Reviewing research supervision/advising pedagogy.

images 003

Recently I came across a document detailing intentional teaching practices for teachers working in the Early Years Planning Framework. It highlights the importance of an early start with pedagogy. With a simple shift in terminology, it also highlights the relevance of pedagogy in higher education, particularly in the context of research advising or supervision.

The only editing I have undertaken is to replace children with research students and, in one of the examples, to exchange road safety for ethical practices.




In the context of secure relationships, educators gauge when to offer challenges and opportunities for research students to extend their skills and ideas. Educators can extend research student’s thinking through provocation and reflection.


Working together with research students to investigate and explore ideas. Educators take their own ideas and those that research students bring, and build on them to discover new possibilities and develop and test hypotheses.


Enabling research students to take the lead in an investigation or an idea while working alongside them to contribute to, rather than dominate, the direction of the experience. This can also include involving others, such as family members and members of the community, who may have particular expertise or knowledge that can inform the learning.


Motivating and supporting research students to persist with a task, particularly one that requires effort.


Making ideas and requests clear for research students, particularly when they want or need to understand a concept or idea, often in relation to their own and others’ safety or rights.


Drawing research student’s attention to new ideas and topics. Pointing out things of interest may generate areas for exploration and investigation.


Creating environments where research students are encouraged to use imagination and creativity to investigate, hypothesise and express themselves. Educators plan opportunities for research students to freely engage in experiences with no set expectations for outcomes, and where students can explore their own possibilities.


Using techniques that engage and are respectful of research students ideas. Educators use direct instruction when other strategies might not be appropriate. For example, teaching research students about ethical research requires educators to be clear about their expectations of  research students, and to identify the ethical practices needed in these types of situations.


Through actively responding to research student’s contributions, educators create opportunities for authentic and lengthy exchanges resulting in sustained shared conversations. Deeply and thoughtfully, encourage research students to lead conversations.

**Instruction**
Repeat, word for word, the stretch of the post on research supervision pedagogy from "Making ideas and" through "exploration and investigation.". The items below the post aren't needed for anything here.

Data items:
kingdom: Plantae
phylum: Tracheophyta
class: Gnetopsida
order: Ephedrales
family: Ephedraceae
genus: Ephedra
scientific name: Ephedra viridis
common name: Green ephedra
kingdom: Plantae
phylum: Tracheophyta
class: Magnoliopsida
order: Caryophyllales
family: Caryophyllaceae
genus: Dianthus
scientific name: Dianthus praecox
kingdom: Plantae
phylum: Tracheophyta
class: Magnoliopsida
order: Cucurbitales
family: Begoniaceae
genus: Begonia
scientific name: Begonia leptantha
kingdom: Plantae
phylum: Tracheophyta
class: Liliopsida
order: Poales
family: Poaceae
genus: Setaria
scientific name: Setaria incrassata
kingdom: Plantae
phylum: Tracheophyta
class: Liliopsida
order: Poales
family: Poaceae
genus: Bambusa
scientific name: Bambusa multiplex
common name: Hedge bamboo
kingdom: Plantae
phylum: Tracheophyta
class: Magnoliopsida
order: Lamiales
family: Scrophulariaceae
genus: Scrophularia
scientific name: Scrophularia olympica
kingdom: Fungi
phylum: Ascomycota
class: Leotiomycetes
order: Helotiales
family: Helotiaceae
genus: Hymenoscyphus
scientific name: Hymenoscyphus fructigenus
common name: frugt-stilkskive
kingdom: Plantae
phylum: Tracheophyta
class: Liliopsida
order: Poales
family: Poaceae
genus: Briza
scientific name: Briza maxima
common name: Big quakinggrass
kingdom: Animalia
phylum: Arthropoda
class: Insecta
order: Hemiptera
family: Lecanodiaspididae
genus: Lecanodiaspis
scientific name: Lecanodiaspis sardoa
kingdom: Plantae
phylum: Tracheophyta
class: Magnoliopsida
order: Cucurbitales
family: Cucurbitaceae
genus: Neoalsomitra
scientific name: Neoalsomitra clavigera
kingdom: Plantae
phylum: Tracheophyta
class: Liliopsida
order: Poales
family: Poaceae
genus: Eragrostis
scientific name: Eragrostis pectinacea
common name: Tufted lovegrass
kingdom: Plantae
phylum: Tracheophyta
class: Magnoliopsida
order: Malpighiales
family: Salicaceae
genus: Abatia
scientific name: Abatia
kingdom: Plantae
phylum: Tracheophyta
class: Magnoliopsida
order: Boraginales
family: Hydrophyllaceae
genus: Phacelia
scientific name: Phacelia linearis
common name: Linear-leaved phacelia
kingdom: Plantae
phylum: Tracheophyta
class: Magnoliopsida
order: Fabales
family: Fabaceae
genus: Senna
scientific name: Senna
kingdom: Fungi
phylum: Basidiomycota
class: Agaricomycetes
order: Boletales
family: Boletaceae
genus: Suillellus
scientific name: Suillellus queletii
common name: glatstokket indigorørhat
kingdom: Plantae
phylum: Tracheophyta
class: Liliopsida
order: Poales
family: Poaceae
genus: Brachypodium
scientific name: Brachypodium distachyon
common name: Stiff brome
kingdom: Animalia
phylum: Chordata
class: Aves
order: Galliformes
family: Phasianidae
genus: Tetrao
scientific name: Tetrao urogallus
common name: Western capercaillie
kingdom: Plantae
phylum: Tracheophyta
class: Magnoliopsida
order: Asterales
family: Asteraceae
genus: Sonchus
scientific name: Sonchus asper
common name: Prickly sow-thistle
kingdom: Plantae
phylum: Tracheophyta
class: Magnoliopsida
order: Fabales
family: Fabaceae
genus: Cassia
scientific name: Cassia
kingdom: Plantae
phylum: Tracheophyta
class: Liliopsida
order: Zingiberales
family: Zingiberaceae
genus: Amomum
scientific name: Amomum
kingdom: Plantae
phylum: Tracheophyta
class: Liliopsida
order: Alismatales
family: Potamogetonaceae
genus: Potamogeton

**Answer for this exercise**
Making ideas and requests clear for research students, particularly when they want or need to understand a concept or idea, often in relation to their own and others’ safety or rights.


Drawing research student’s attention to new ideas and topics. Pointing out things of interest may generate areas for exploration and investigation.